Tuesday, February 5, 2013

Stealthy Little Late-Night Food Stealers

I was sitting in the basement this evening, watching TV and blogging after a rather normal-level harrying day with the kids, and I heard the telltale pounding of a child out of bed. I had already been upstairs twice to deposit him back in his bed, and two flights of stairs twice in 15 minutes was already too much for my unwieldy pregnant self.

So I ignored him. I figured that he would find a book or get tired or come downstairs. Sometimes a mommy just needs to watch "The Shawshank Redemption" and let the little monsters figure out when they are tired for themselves.

But this was perhaps a time when I should have hauled myself up off the couch a little earlier. He had been tromping around upstairs for about 20 minutes and, eternally frustrated that they never seem to be as exhausted as I am, I stormed upstairs to wrestle him back to bed.
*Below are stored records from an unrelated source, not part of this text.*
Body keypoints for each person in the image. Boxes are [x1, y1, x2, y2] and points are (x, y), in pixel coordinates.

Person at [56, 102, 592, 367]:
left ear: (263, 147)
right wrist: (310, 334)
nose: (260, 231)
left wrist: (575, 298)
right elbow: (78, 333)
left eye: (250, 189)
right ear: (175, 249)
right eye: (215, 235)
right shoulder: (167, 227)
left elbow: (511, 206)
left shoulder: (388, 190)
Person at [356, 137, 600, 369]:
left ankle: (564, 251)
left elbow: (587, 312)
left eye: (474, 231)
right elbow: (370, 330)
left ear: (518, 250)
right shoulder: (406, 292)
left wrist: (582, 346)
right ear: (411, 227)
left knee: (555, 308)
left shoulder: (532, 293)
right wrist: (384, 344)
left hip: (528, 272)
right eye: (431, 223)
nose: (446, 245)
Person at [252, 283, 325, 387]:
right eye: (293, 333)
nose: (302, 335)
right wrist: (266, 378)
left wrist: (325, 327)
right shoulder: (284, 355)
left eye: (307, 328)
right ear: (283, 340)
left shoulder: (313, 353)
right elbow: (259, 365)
As I passed the kitchen sink, I noticed crumpled papers that had not been there before. Upon closer inspection, and investigation in the fridge, I discovered four American cheese wrappers that had been clearly licked clean. These were not cheeses that were cleanly unwrapped; someone had gnawed the cheese out of the plastic.

And there he was, peeking around the corner, totally oblivious to his incriminating trail of evidence. I asked him if he had eaten any cheese, and he counted off on his fingers: "I eat one, two, three, four cheese." An honest thief, at least.

This is not the first instance of sneaky kids stealing food. The other day, he had crept downstairs in the middle of the night and then snuck into bed with us afterward. It was not until the morning light hit that I saw the smear of chocolate on his lower lip and chin. The fridge revealed two chocolate desserts pockmarked with little finger holes.

His sister is equally guilty. We rarely catch her in the act, but she has not quite yet learned to hide the shiny Hershey's kisses wrappers at the bottom of the bathroom garbage.

It makes me wonder a couple of things. Am I not feeding them enough? Am I raising devious little crooks? Should I be locking up anything that is easily unwrapped?

Or perhaps I should take note from an earlier moment of child-thievery. A few months ago, I caught our son digging in the fridge and chased him away, but did not see that he had something in his hand. Thirty seconds later, he came running back in the kitchen, howling as he frantically spit out chunks of blue cheese.

That is the lesson, then. Populate our refrigerator with nothing but smelly cheeses and obscure vegetables, and hide all the Hershey kisses Prohibition-style, in hollow books and under false floorboards.

And maybe sedate them before they go to bed.